If the capture of Mosul by ISIS exposes the failings of Iraqi security forces, it also highlights the broader failings of U.S. policy in Iraq. Washington has doled out more than $20 billion in military aid to Baghdad since the U.S. invasion in 2003, including ammunition, Hellfire missiles, and surveillance drones. But the Obama administration has remained shockingly silent on Iraqi forces' repeated abuses against civilians, such as unlawful raids and arrests, torture, and largely indiscriminate shelling and barrel-bombing in the city of Fallujah and other parts of the largely Sunni-populated Anbar province. Sunni civilians, who have been marginalized by Nouri al-Maliki's Shiite-dominated government, have borne the brunt of these attacks, including in Mosul.

In response to Mosul's fall, Washington is reportedly mulling whether to ramp up arms shipments to Iraq. If so, the Obama administration and its allies need to ensure that any military support is not used to commit further human rights abuses. They also need to press Maliki harder on providing genuine political participation to disenfranchised Sunnis and other minorities -- a move that is critical to quelling support for ISIS.

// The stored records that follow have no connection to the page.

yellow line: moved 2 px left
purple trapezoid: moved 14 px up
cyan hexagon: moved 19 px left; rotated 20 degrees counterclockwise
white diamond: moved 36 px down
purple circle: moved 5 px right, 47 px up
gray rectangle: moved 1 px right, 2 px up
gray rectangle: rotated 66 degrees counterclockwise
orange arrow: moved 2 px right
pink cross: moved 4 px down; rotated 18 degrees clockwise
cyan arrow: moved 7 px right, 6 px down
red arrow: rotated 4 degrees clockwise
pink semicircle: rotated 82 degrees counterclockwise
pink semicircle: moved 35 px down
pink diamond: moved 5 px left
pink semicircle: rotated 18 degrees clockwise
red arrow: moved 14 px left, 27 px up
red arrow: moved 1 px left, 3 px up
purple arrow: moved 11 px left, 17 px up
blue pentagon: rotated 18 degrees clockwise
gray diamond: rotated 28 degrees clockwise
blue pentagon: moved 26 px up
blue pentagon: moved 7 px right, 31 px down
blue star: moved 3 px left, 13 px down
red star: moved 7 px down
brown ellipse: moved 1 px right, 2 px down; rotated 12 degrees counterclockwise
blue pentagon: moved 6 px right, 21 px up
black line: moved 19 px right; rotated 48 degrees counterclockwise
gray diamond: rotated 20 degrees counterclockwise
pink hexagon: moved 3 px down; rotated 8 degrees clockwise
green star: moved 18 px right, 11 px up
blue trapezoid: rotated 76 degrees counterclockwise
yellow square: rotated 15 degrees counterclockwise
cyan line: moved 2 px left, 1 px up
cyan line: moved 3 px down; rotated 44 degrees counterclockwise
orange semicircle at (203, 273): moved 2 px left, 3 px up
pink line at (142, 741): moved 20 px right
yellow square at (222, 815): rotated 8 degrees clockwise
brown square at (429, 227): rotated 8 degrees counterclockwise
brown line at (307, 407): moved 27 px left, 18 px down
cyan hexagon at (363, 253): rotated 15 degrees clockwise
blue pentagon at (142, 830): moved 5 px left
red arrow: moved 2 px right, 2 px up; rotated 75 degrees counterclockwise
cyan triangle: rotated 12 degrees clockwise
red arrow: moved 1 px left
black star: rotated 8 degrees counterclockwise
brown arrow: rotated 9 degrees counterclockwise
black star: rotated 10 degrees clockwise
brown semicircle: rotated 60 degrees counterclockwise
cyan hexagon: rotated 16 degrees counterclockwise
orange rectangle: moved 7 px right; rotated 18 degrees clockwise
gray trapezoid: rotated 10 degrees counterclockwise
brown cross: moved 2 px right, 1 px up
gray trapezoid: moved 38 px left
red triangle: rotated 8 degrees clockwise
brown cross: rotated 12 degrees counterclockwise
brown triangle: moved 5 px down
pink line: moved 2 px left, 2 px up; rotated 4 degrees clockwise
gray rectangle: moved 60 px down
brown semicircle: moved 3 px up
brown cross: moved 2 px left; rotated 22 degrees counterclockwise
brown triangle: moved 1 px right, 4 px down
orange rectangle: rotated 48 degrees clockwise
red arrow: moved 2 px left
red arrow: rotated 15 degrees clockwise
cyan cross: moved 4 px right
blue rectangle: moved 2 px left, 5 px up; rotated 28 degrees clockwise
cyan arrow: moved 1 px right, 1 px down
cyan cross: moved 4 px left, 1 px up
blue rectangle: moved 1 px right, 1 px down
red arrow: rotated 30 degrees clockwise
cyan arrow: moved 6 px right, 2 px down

The perils of funneling arms and ammunition to the Iraqi military without these reforms are clear from the failed six-month military campaign to rout ISIS from Fallujah. A number of Sunni sheikhs in Anbar, the birthplace of the "Awakening Councils" -- U.S.-funded militias drawn largely from the ranks of Sunni Muslims -- have told Human Rights Watch they would love to show ISIS insurgents the door, as they did once already, in 2007. But in the meantime their militias are fighting alongside ISIS because they have even greater hatred for Maliki, who reneged on promises to compensate and bring Awakening Council members into the military and instead had many arrested or killed.

Maliki's government also needs to prosecute all those responsible for major abuses, regardless of which side they are on. For the families of victims like the Mosul metalworker Laith Hadi Bahnam, who lost his life defying ISIS, that might be the most meaningful act of all.